## Data
%%
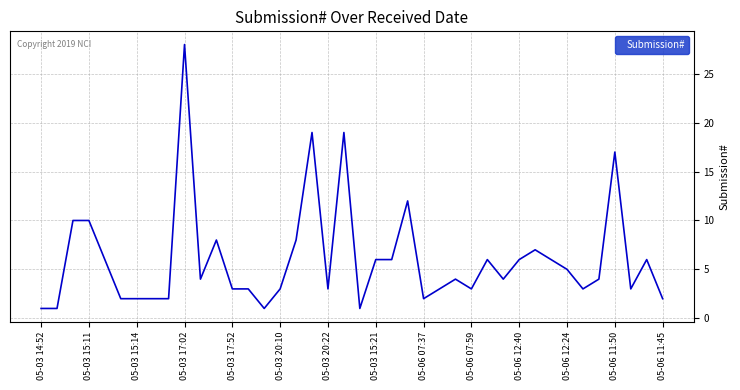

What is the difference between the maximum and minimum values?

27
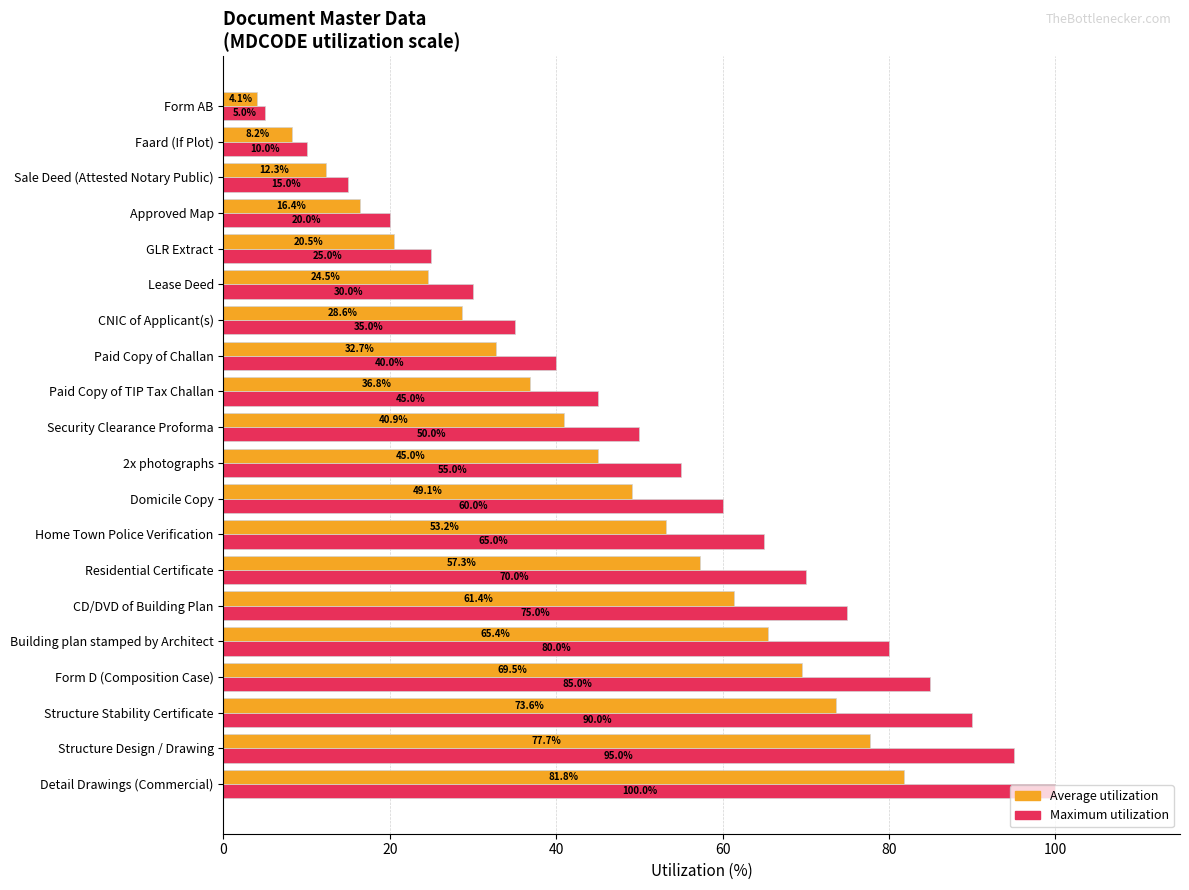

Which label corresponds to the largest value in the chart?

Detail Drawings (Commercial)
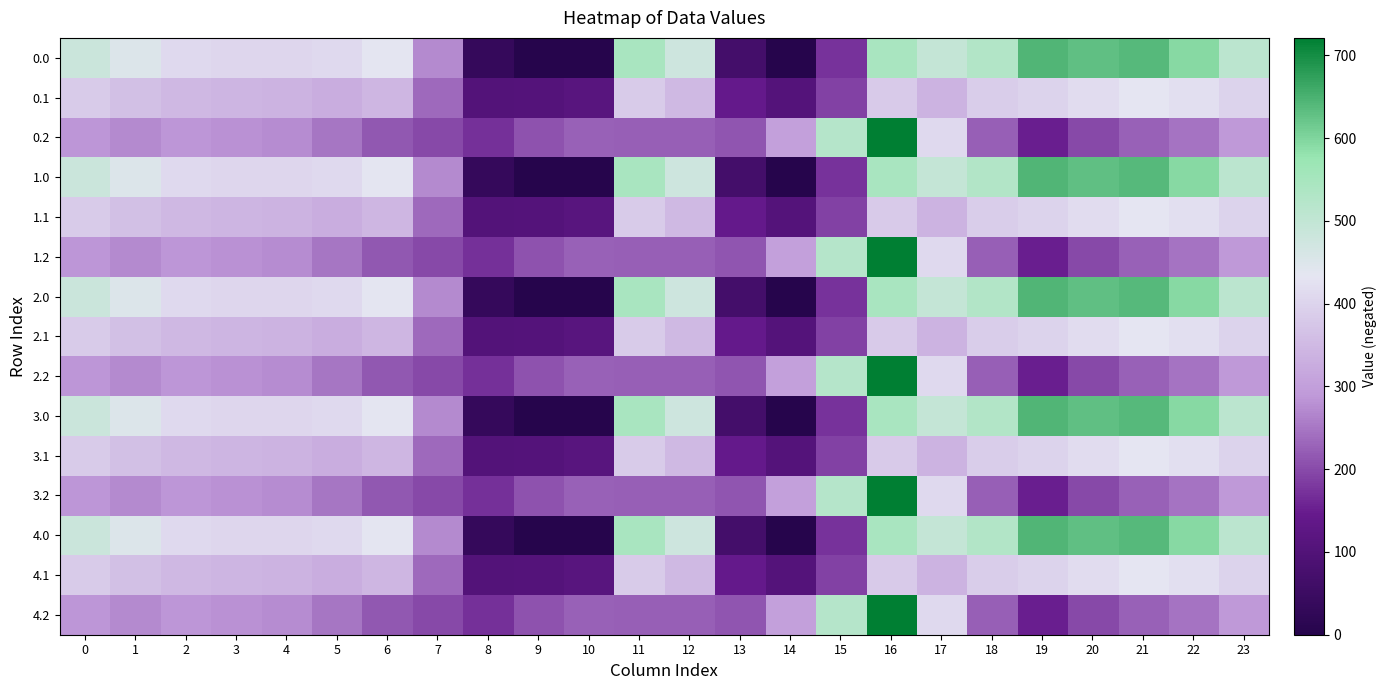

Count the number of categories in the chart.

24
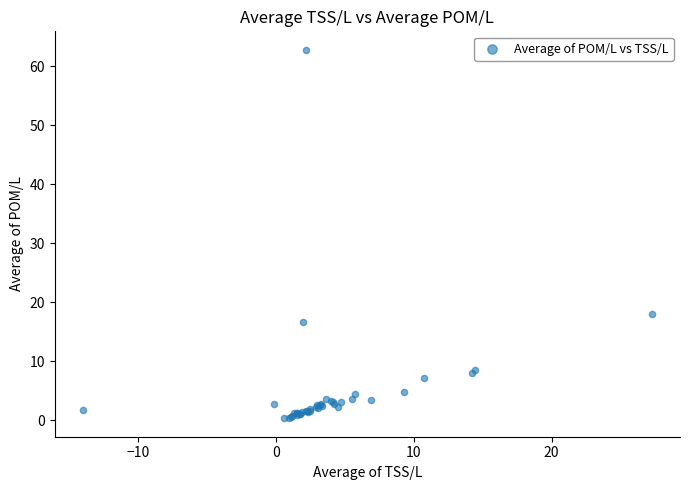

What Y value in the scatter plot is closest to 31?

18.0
%%
%%
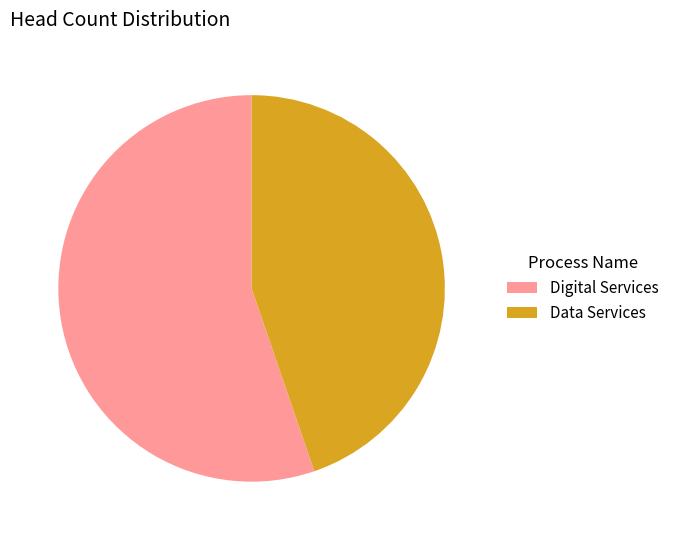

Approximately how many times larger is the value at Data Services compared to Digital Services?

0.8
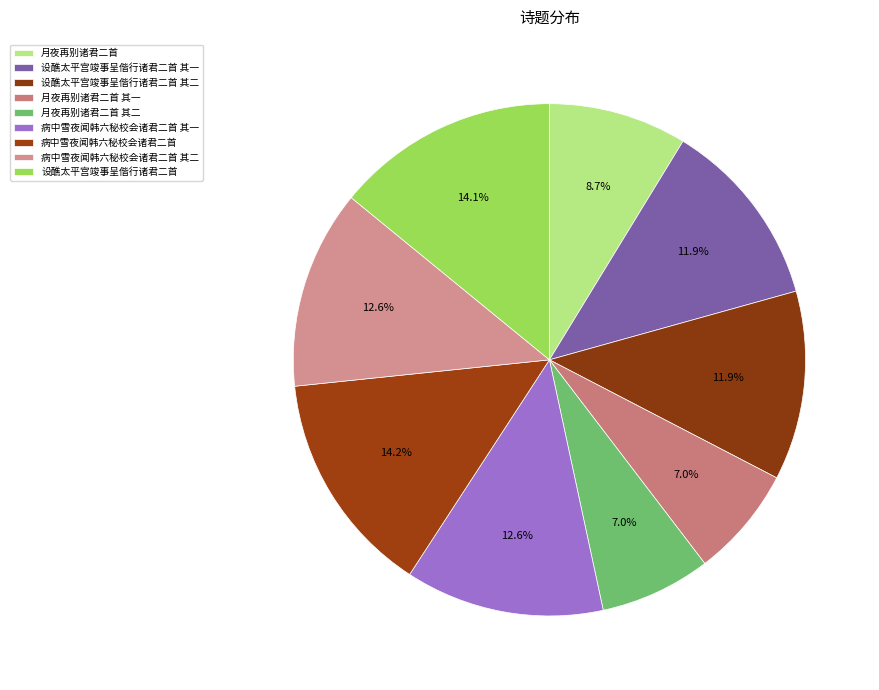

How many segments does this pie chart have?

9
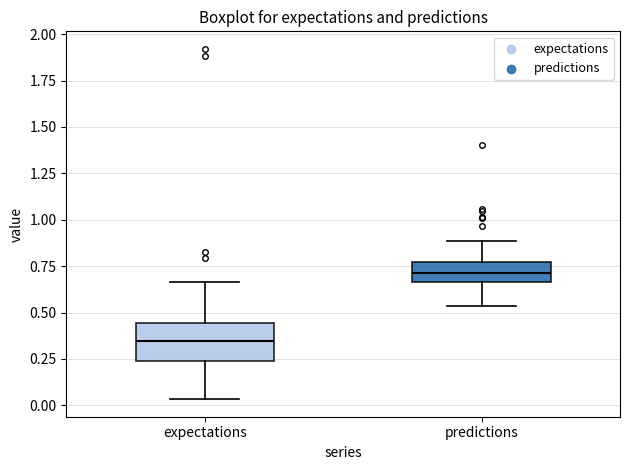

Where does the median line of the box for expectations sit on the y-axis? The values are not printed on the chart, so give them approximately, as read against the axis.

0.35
%%
## To-do item
Rewrite the lines of the records above as a numbered list, starting at the line containing "Detail Drawings (Commercial)" and ending at the line containing "What Y value". Skip blank lines and leave the pictures out.

## Solved exercise
1. Detail Drawings (Commercial)
2. Count the number of categories in the chart.
3. 24
4. What Y value in the scatter plot is closest to 31?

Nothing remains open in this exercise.